Milli Güvenliğin Tanımı
Milli güvenlik; devletin anayasal düzenini, milli varlığını, bütünlüğünü, uluslararası alanda siyasal, sosyal, kültürel ve ekonomik bütün çıkarlarını ve uluslararası antlaşmalarla belirlenen haklarını her türlü iç ve dış tehditlere karşı koruması ve kollamasıdır.
Milli Güvenlik Kurulu’nun Görevleri
Devletin milli güvenlik siyasetinin tayini, belirlenmesi ve uygulanmasıyla ilgili konularda görüş tespit etmek.
Milli hedef, plân ve programların gerçekleştirilmesine ilişkin önlemleri belirlemek.
Milli güç unsurlarının milli hedefler yönünden güçlenmesini sağlayacak temel esasları belirlemek.
Devletin varlığı, bağımsızlığı, ülkenin bütünlüğü ve bölünmezliği, toplumun huzur ve güvenliğinin korunmasıyla ilgili önlemleri tespit etmek.
Anayasal düzeni koruyucu, milli birlik ve bütünlüğü sağlayıcı, Türk milletini Atatürkçü düşünce doğrultusunda, milli ülkü ve değerler etrafında birleştirerek milli hedeflere yönlendirici önlemleri belirlemek.
Olağanüstü hal, sıkıyönetim, seferberlik ve savaş hali için görüş tespit etmek.
Topyekün savunma, milli seferberlik ve diğer konularda kamu ve özel kurum ve kuruluşlara, vatandaşlara düşecek hizmet ve yükümlülükler ile bu hususlarda yapılacak planlara temel teşkil edecek esasları tespit etmek.
Milli güvenlik kapsamına giren konularda yapılan ve yapılacak milletlerarası antlaşmalar hakkında görüş tespit etmek.
Milli Güç
Bir ulusun, hedeflerine ulaşabilmek amacıyla kullanılabilecek maddi ve manevi kaynaklarının toplamına “Milli Güç” denir.
Milli Güç Unsurları
Siyasi Güç : Bir devletin milli hedeflerine erişmek, erişilenleri koruyup geliştirmek ve milli menfaat sağlamak amacıyla kullandığı siyasi kuvvetlerin toplam verimidir.

→ **Veriler**
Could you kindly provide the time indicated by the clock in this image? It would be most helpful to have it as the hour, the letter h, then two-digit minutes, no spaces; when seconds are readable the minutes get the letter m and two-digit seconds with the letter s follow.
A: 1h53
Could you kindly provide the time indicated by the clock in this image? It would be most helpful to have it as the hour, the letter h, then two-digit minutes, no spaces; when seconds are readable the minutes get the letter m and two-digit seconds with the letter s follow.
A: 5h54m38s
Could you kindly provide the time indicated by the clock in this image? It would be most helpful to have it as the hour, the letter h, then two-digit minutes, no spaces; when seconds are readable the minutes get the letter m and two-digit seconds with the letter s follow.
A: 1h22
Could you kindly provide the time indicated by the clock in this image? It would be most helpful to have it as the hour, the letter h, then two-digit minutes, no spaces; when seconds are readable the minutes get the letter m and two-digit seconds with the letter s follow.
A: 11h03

→ **Yönerge 1**
Milli güvenlik metnindeki "Milli güvenlik; devletin anayasal düzenini" diye başlayan paragrafı, ana bilgilerini koruyarak madde listesi hâlinde yeniden yazın.
→ **Yönerge 2**
Milli güvenlik metninde "Milli hedef, plân" ile başlayıp "yönlendirici önlemleri belirlemek." ile biten bölümü, "huzur" yerine "esenlik" koyarak düzenleyin.

→ **Doğru yanıt 1**
Milli güvenlik, devletin aşağıdakileri her türlü iç ve dış tehdide karşı koruması ve kollamasıdır:
- anayasal düzeni
- milli varlığı ve bütünlüğü
- uluslararası alandaki siyasal, sosyal, kültürel ve ekonomik bütün çıkarları
- uluslararası antlaşmalarla belirlenen hakları

→ **Doğru yanıt 2**
Milli hedef, plân ve programların gerçekleştirilmesine ilişkin önlemleri belirlemek.
Milli güç unsurlarının milli hedefler yönünden güçlenmesini sağlayacak temel esasları belirlemek.
Devletin varlığı, bağımsızlığı, ülkenin bütünlüğü ve bölünmezliği, toplumun esenlik ve güvenliğinin korunmasıyla ilgili önlemleri tespit etmek.
Anayasal düzeni koruyucu, milli birlik ve bütünlüğü sağlayıcı, Türk milletini Atatürkçü düşünce doğrultusunda, milli ülkü ve değerler etrafında birleştirerek milli hedeflere yönlendirici önlemleri belirlemek.